Eli Lilly is going bigger in the cancer space, and is drawing attention to its efforts with a one-year sponsorship of an MDLinx journal aggregator app called MDLinx Oncology Articles, which the company presented at last month’s American Society of Clinical Oncology conference in Chicago.

The app pools information from more than 150 oncology journals which are screened by MDLinx staff. Carla Cox, director of communications for Lilly Oncology told MM&M that the drug maker has no say in what MDLinx’s editorial staff selects and that “there will not be any promotion of any Lilly product.”

Cox said the drug maker knows “we need to go above and beyond. That we also now need to work very closely with our customers and physicians to make sure they have access to the right [kind] of information they need,” and the goal was to “put it right in the palm of their hand.”

Cox says Lilly had been thinking about an app for some time – the company already has clinical trial and pipeline apps – but decided to look outside for a research tool instead of simply replicating what is already on the market. Like other journal aggregators, the MDLinx app allows users to share abstracts and define the type of content they want, drilling down to include criteria such as tumor types. The daily content includes editorial summaries and access to third-party reviews and is currently scaled for phones as opposed to tablets.

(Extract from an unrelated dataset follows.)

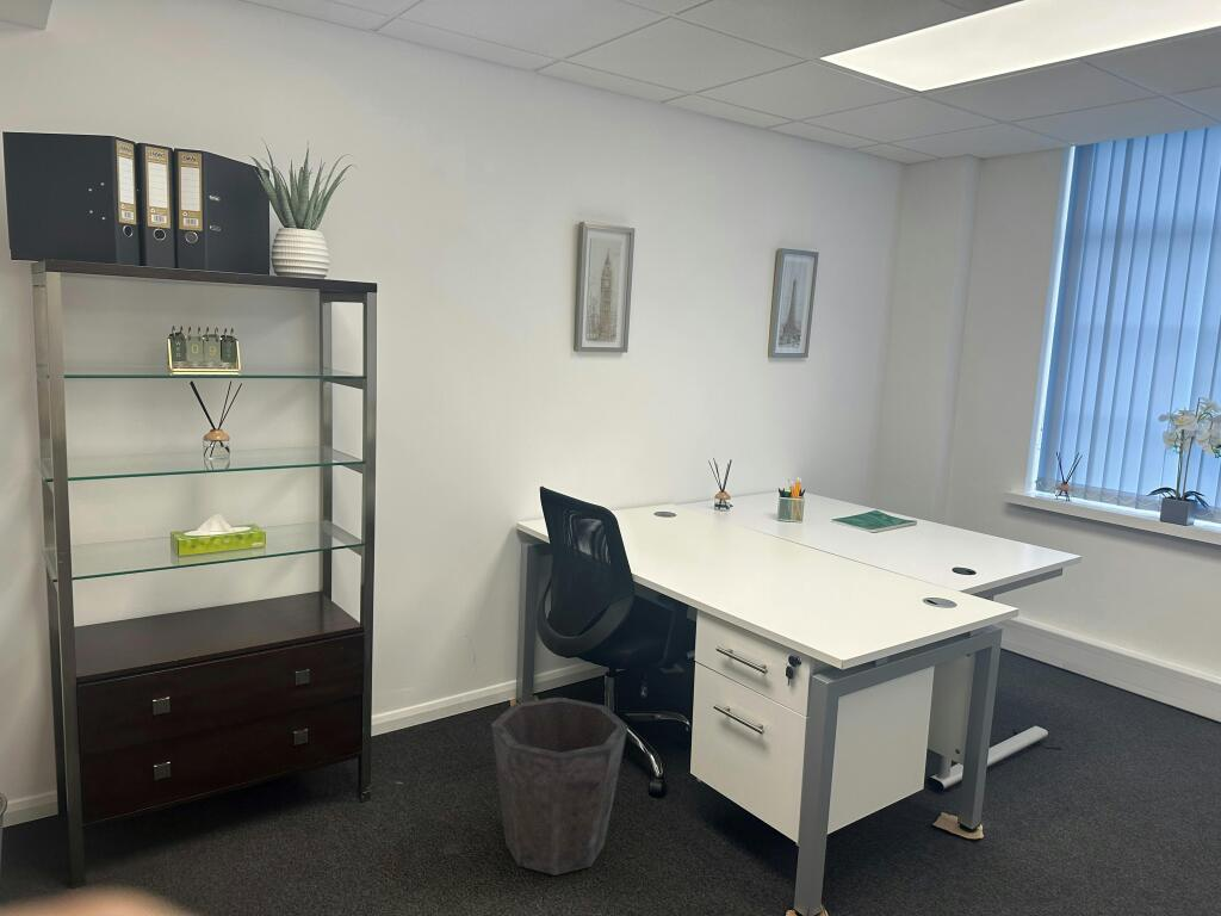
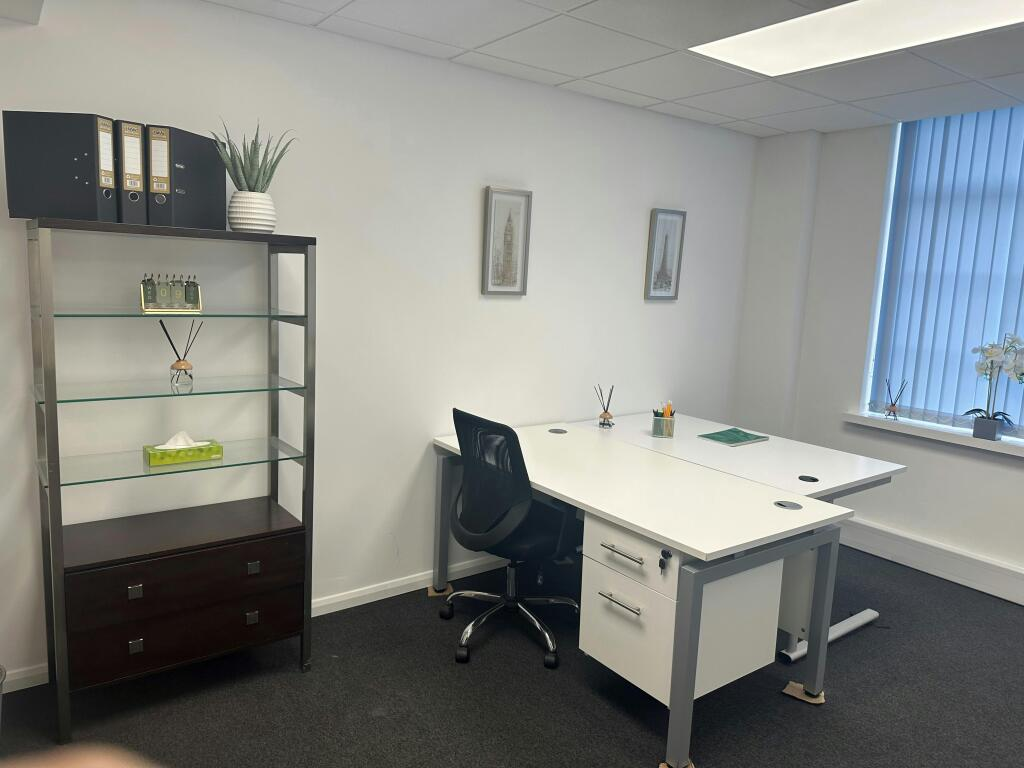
- waste bin [490,697,630,877]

Cox says Lilly would look into additional platforms, but lead with phones based on preference research. She says that while ROI for such things “fall into that gray space,” the company will use feedback to gauge the app’s impact and to figure out if it wants to call in its right to renew sponsorship once the year-long contract is up.

In addition to ASCO, Lilly is promoting the apps at the European Society of Medical Oncology and the World Conference on Lung Cancer. The Indiana company is also using sales rep leave-behinds to promote the app, and says promotion will continue to increase as global affiliates green-light the tool and begin talking it up through local channels.